Texte intégral
COUR D'APPEL D'AIX-EN-PROVENCE
Chambre 1-9
ARRÊT AU FOND
DU 07 DÉCEMBRE 2023
N° 2023/767
N° RG 22/11383 - N° Portalis DBVB-V-B7G-BJ4BG
[V] [B]
C/
[O] [K]
Copie exécutoire délivrée
le :
à : Me Pascal FRANSES
Me Joseph MAGNAN
Décision déférée à la Cour :
Jugement du Juge de l'exécution de Nice en date du 26 Juillet 2022 enregistré (e) au répertoire général sous le n° 22/00323.
APPELANTE
Madame [V] [B]
née le [Date naissance 3] 1962 à [Localité 6] (06), demeurant [Adresse 2]
représentée et assistée par Me Pascal FRANSES, avocat au barreau de NICE, avocat, ayant plaidé
INTIME
Monsieur [O] [K]
né le [Date naissance 1] 1959 à [Localité 5], demeurant [Adresse 4]

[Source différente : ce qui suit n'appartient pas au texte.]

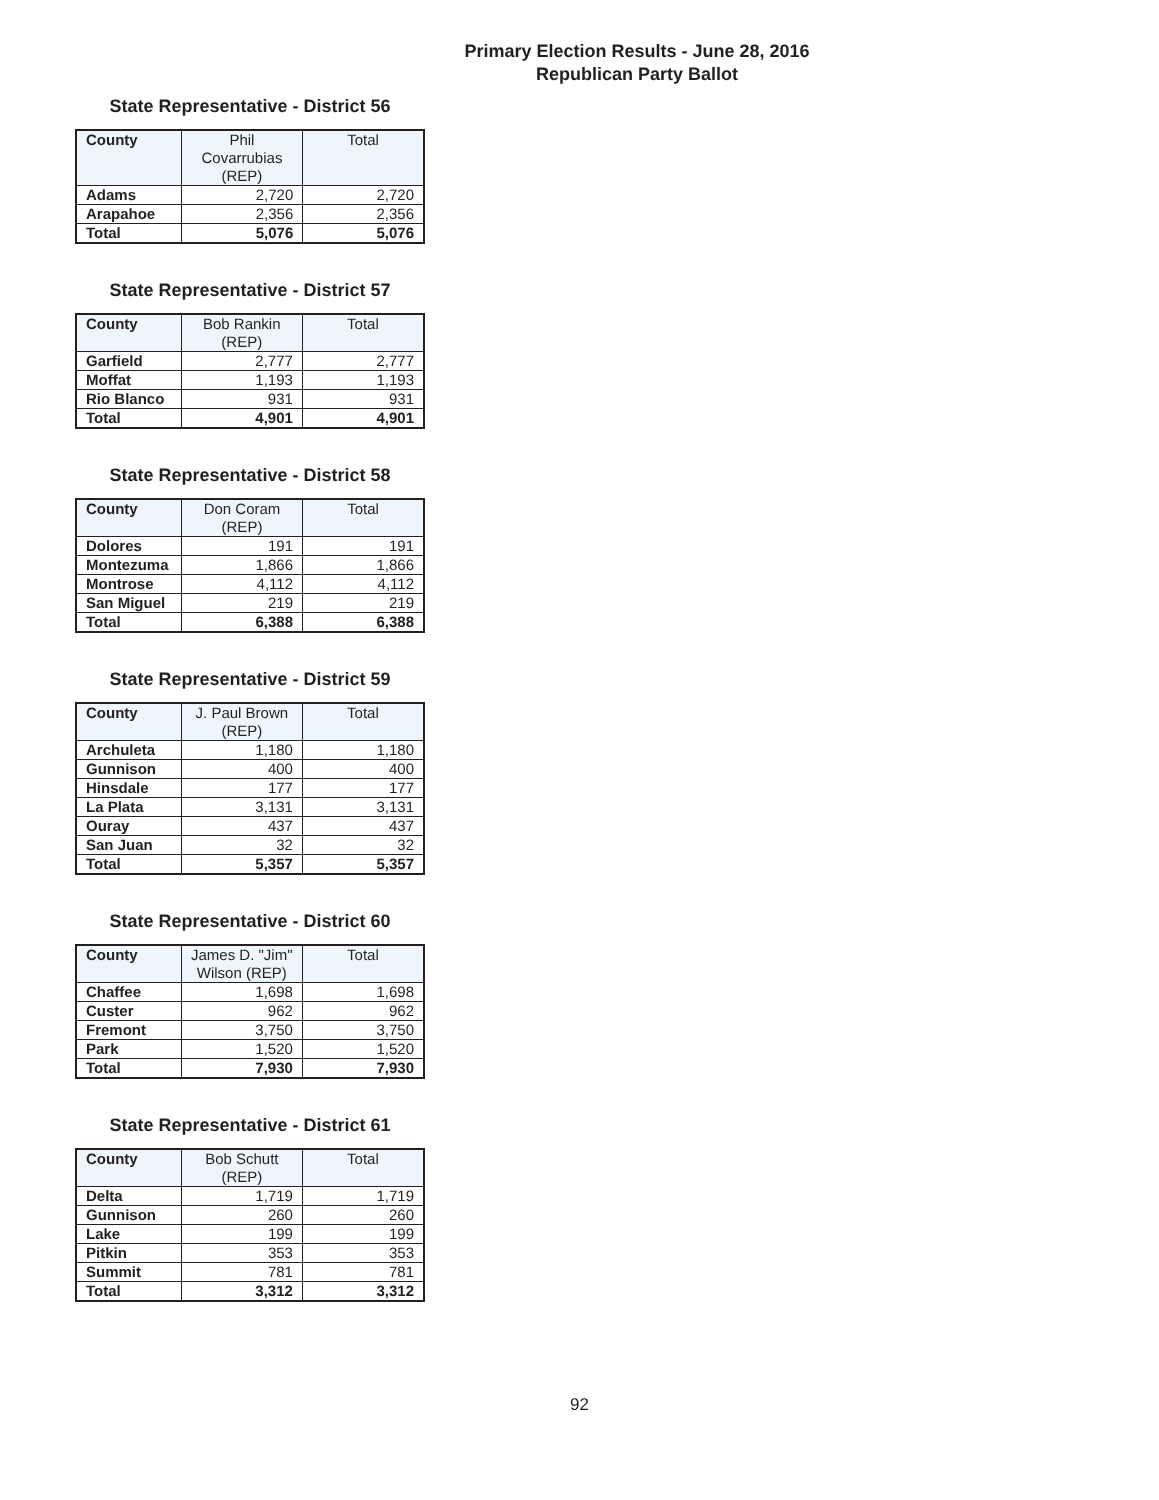Primary Election Results - June 28, 2016
Republican Party Ballot
State Representative - District 56
| County | Phil Covarrubias (REP) | Total |
| --- | --- | --- |
| Adams | 2,720 | 2,720 |
| Arapahoe | 2,356 | 2,356 |
| Total | 5,076 | 5,076 |
State Representative - District 57
| County | Bob Rankin (REP) | Total |
| --- | --- | --- |
| Garfield | 2,777 | 2,777 |
| Moffat | 1,193 | 1,193 |
| Rio Blanco | 931 | 931 |
| Total | 4,901 | 4,901 |
State Representative - District 58
| County | Don Coram (REP) | Total |
| --- | --- | --- |
| Dolores | 191 | 191 |
| Montezuma | 1,866 | 1,866 |
| Montrose | 4,112 | 4,112 |
| San Miguel | 219 | 219 |
| Total | 6,388 | 6,388 |
State Representative - District 59
| County | J. Paul Brown (REP) | Total |
| --- | --- | --- |
| Archuleta | 1,180 | 1,180 |
| Gunnison | 400 | 400 |
| Hinsdale | 177 | 177 |
| La Plata | 3,131 | 3,131 |
| Ouray | 437 | 437 |
| San Juan | 32 | 32 |
| Total | 5,357 | 5,357 |
State Representative - District 60
| County | James D. "Jim" Wilson (REP) | Total |
| --- | --- | --- |
| Chaffee | 1,698 | 1,698 |
| Custer | 962 | 962 |
| Fremont | 3,750 | 3,750 |
| Park | 1,520 | 1,520 |
| Total | 7,930 | 7,930 |
State Representative - District 61
| County | Bob Schutt (REP) | Total |
| --- | --- | --- |
| Delta | 1,719 | 1,719 |
| Gunnison | 260 | 260 |
| Lake | 199 | 199 |
| Pitkin | 353 | 353 |
| Summit | 781 | 781 |
| Total | 3,312 | 3,312 |
92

représenté par Me Joseph MAGNAN de la SCP PAUL ET JOSEPH MAGNAN, avocat au barreau d'AIX-EN-PROVENCE substitué par Me KORSIA Anaïs, avocat au barreau d'AIX-EN-PROVENCE
assisté de Me Nicolas DONNANTUONI, avocat au barreau de NICE,
*-*-*-*-*
COMPOSITION DE LA COUR
En application des dispositions des articles 804, 805 et 907 du code de procédure civile, l'affaire a été débattue le 10 Novembre 2023, en audience publique, les avocats ne s'y étant pas opposés, devant Madame Pascale POCHIC, Conseiller, qui a fait un rapport oral à l'audience, avant les plaidoiries.
Ce magistrat a rendu compte des plaidoiries dans le délibéré de la Cour, composée de :
Madame Evelyne THOMASSIN, Président
Madame Pascale POCHIC, Conseiller
Monsieur Ambroise CATTEAU, Conseiller
Greffier lors des débats : Mme Anne-Marie BLANCO.
Les parties ont été avisées que le prononcé de la décision aurait lieu par mise à disposition au greffe le 07 décembre 2023.
ARRÊT
contradictoire,
Prononcé par mise à disposition au greffe le 07 décembre 2023.
Signé par Madame Evelyne THOMASSIN, Président et Mme Anne-Marie BLANCO, Greffier, auquel la minute de la décision a été remise par le magistrat signataire.
***
Faits, procédure et prétentions des parties :
En vertu d'un arrêt de cette cour rendu le 8 mars 2007 qui a condamné M. [O] [K] à payer à Mme [V] [B] une prestation compensatoire d'un montant de 20 000 euros et dit que cette somme pourrait être réglée par mensualités indexées durant huit ans, Mme [B] a fait signifier à son ex-époux, le 10 juin 2021, un commandement de payer aux fins de saisie vente pour la somme de 25 080,62 euros en principal, intérêts et frais, qui a été contesté devant le juge de l'exécution du tribunal judiciaire de Nice.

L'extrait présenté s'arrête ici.